Psychologically, she developed a “very negative” world view where “I saw the world as a very unsafe place”.

“I started having challenges at school, moving from being an A learner to just making it, and I got discouraged.

“I had a world-view where I operated from a primitive mind of fearing to do things; not that I did not want to do things.”

She said after completing Grade 12, she was forced to return to her family home “where there was no more a mother”. She then met her now husband, Agiza Hlongwane.

“When I met Agiza, I did not even think that there was something called pregnancy.

“I only thought to myself that this was the opportunity to have a boyfriend, which I had been deprived of for a long time. I went into this relationship blindly, then I fell pregnant before I even enrolled at tertiary.

“It was then that I realised that when teenagers fall in love, they don’t consider pregnancy – they go quickly to the boyfriend stage, without the possibility of getting pregnant crossing their minds,” she said.

Shazi-Hlongwane said it was her experience of growing up without a mother to guide and advise her about sex, that inspired her to start a programme to help teenagers.

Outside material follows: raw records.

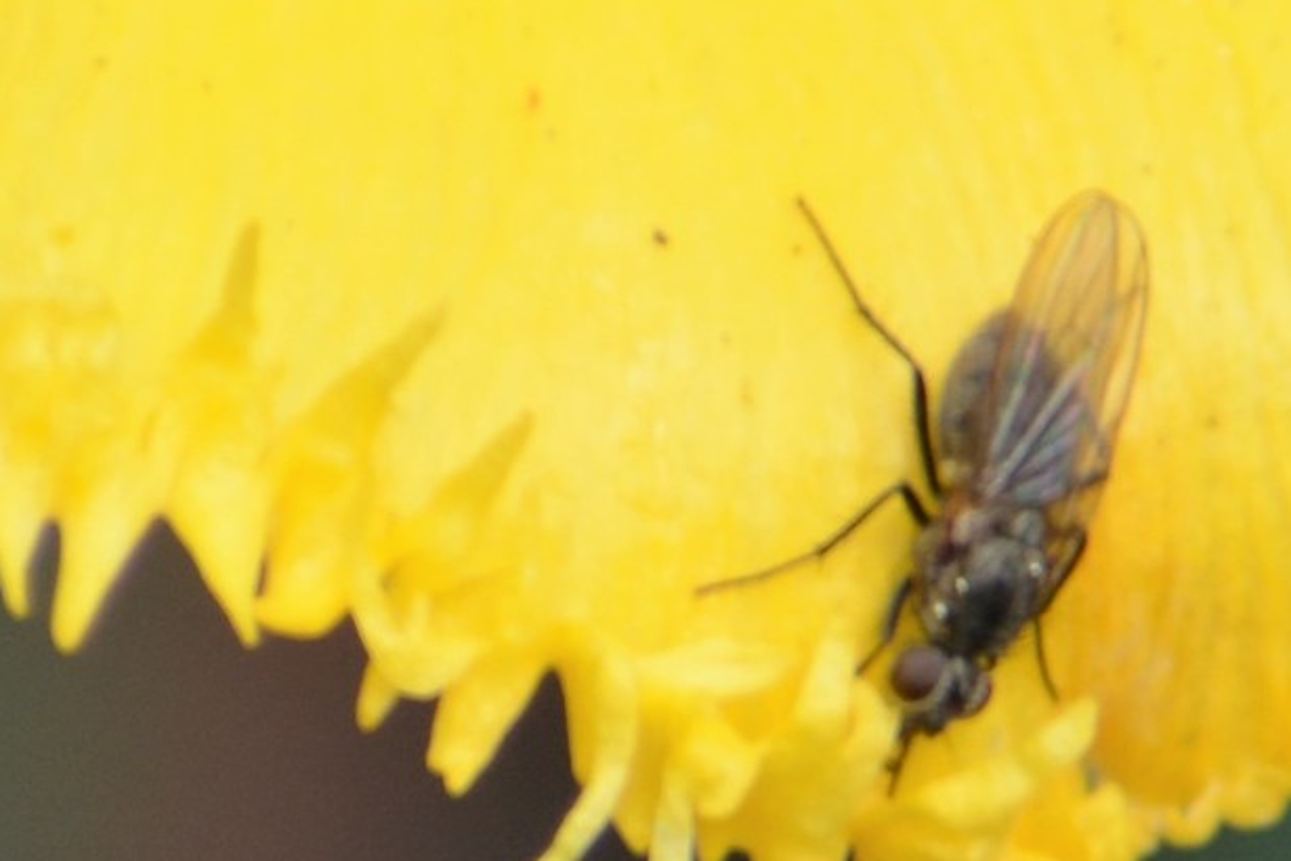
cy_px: 546
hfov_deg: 2.9
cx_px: 972
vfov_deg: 2.0
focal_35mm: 702
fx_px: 25173
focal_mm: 300
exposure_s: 1/125
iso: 250
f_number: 8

“I said, if you become sexually active, do you even stop to think that you can fall pregnant or do you pretend it does not even exist, and just do what you want to do as a teenager?

“As much as I had completed my matric and already turned 18, it’s exactly the same thing that other teenagers do.

“Most teenagers say we don’t even think about it, it’s a spur-of-the-moment choice because they are excited to have a boyfriend, which they have been looking for for a long time.”

She said there were many young girls who said “I’m ready for sex”.

“She would say she is ready, without being interrogated about it and unpacking it. She would act on the spur of the moment, and for short-term satisfaction or self-gratification.

“But when you talk about the future ... for example, there was a time where I was speaking to matric pupils, then I got call after call from pupils who said ‘Mom Zonke, I never looked at it that way’.

“I asked them, would it be so bad to wait or even take precautions? Because, guys, you are wasting your lives even before going to university. And then they said they never considered that,” said Shazi-Hlongwane.

She added that instead of getting sex talks from their parents, they would be scolded “and not given an option of thinking about it and having an attitude of saying ‘I actually can take care of myself’.”

She said girl children should be taught to say “no” because they can visualise the future, not because they are scared of being reprimanded.

“It should not be out of fear but it should be informed, they should have information and know that when they say ‘no’ it is because they’re not ready.” When they do decide to have sex it should be knowing, “I have precautions because I have looked at every angle and I am ready”.

When asked what should happen to a man who has impregnated an underage girl through rape or statutory rape, but who is employed and prepared to help raise the baby, Shazi-Hlongwane said: “A crime is a crime”.

“To keep a perpetrator out of prison because he is looking after a child would lead to where this would no longer be treated as a crime.

“He should face the crime. Most parents would keep quiet because the perpetrator is a breadwinner, but that would mean we are now forming a new culture where people would sleep with young girls who are not ready for sex.

“If you sleep with a young girl, you deserve to go to jail,” said Shazi-Hlongwane.

She formed Ikusasa Ngelami (meaning “the future is mine”) in 2013 as a church-based youth development programme, soon after enrolling at the Durban University of Technology to study towards an Honours degree in child and youth care studies.

“We first convinced girls that a boy can be a friend without him appreciating your beauty.

“We first interrogated boys and girls about what made them crazy about the opposite sex ‘to an extent that you will put your life at risk of HIV and unnecessary pregnancy’.

“In our first group, no one fell pregnant and many of them got married and are now working.

“After I had graduated, I then turned the group into an organisation,” she said.